White

THE FOLLOWING IS A PUBLIC SERVICE ANNOUNCEMENT FOR PEOPLE WHO USE THE INTERNET.

Among the effects of Paul Graham’s famous remark, “The Web is turning writing into a conversation,” is that people are beginning to understand the ways in which “content,” such as blog posts, are a first-class manifestation of information. This is fundamentally important: since “information is the detachment of a resource from capital already detached from land,” as McKenzie Wark theorizes in A Hacker Manifesto, the value inherent in blog posts has little to do with their association with a particular blog, but rather the ideas they inspire in any given reader. In other words, where you read a blog post is not as important as the author’s ability to transfer their ideas to you.

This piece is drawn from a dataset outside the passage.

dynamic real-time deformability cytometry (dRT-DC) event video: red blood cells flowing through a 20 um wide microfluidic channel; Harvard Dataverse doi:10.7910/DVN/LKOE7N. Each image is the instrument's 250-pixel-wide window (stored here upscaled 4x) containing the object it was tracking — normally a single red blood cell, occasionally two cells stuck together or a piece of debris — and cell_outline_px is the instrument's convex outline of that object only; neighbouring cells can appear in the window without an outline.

One of the prerequisites necessary to transfer ideas from one individual to another is exposure; if you never read this blog post, there is no possibility that the idea I’m writing about will make it into your mind. As a result, I’m frequently flattered by requests from group blogging initiatives to join them. However, I am also perpetually confused by these requests.

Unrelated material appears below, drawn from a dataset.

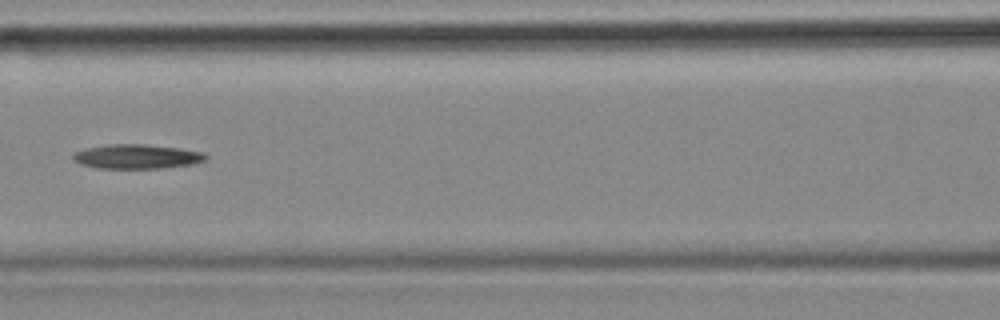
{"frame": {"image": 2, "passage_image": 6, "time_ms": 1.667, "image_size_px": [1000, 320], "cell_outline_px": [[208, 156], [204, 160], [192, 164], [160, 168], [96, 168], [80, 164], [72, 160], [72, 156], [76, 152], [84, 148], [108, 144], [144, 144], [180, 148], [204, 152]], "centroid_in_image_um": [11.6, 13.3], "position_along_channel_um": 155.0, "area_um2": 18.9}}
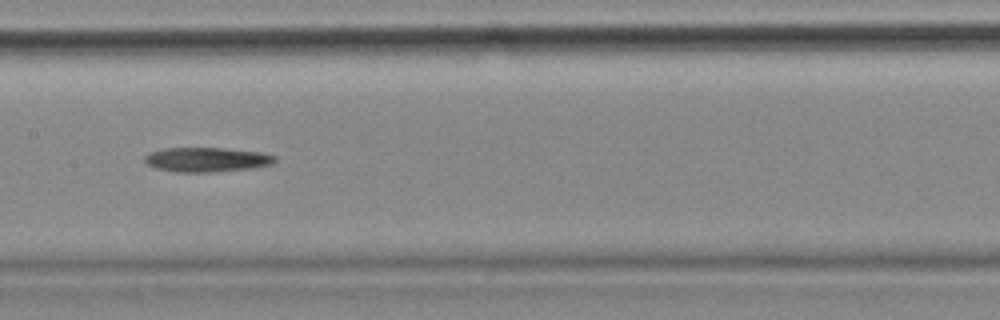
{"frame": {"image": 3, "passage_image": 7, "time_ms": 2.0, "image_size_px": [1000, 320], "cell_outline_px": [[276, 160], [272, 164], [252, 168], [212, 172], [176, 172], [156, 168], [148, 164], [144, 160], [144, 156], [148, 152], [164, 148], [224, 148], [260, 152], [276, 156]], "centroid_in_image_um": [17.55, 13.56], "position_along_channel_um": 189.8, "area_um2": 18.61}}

My response to such requests is always the same: “My blog is expressly CC BY-NC-ND licensed, and offers full-text RSS feeds; if you ever see something you want to cross-post to your non-commercial blog, don’t ask me, just cross-post it, even in full, without alteration, and include a link back to the original post on my blog.” Cross-posting my content in this way is not just the Internet equivalent of “imitation is the sincerest form of flattery,” your cross-post also functions as a distributed backup copy and even a censorship circumvention node for me.

So, for the love of good and worthwhile ideas, do not hesitate to copy my content and republish it elsewhere. In fact, as long as you are careful not to decontextualize it and you include proper attribution, I’d far prefer you cross-posted my writing than asked me to write something similar from scratch. In the former, you’re rewarding my ideas (you are not stealing), and in the latter, you’re forcing me to reinvent wheels.

If the tables were turned, which would you prefer to be asked?

END OF TRANSMISSION.

(I originally authored this piece on May 25, 2011 over on one of my other blogs.)